[Aim of the task]
Read the records below and copy each line that contains "mudah".

[Saved data entries]
= = =
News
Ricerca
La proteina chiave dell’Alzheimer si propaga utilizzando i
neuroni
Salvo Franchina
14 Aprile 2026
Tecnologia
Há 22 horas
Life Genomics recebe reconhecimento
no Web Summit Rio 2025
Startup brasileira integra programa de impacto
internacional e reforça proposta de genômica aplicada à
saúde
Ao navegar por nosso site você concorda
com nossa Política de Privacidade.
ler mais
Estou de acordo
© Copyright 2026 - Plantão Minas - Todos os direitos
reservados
= = =
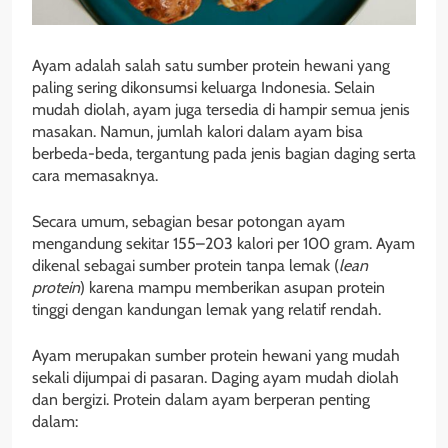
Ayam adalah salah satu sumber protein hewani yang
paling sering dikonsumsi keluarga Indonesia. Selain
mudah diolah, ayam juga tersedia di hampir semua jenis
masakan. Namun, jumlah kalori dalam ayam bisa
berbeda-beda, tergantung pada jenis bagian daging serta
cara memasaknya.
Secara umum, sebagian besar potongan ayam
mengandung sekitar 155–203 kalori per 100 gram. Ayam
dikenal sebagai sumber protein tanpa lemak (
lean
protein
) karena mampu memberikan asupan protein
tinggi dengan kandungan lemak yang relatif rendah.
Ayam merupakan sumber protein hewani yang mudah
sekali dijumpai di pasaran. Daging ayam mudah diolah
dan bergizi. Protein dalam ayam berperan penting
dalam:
= = =
[Finished task]
mudah diolah, ayam juga tersedia di hampir semua jenis
Ayam merupakan sumber protein hewani yang mudah
sekali dijumpai di pasaran. Daging ayam mudah diolah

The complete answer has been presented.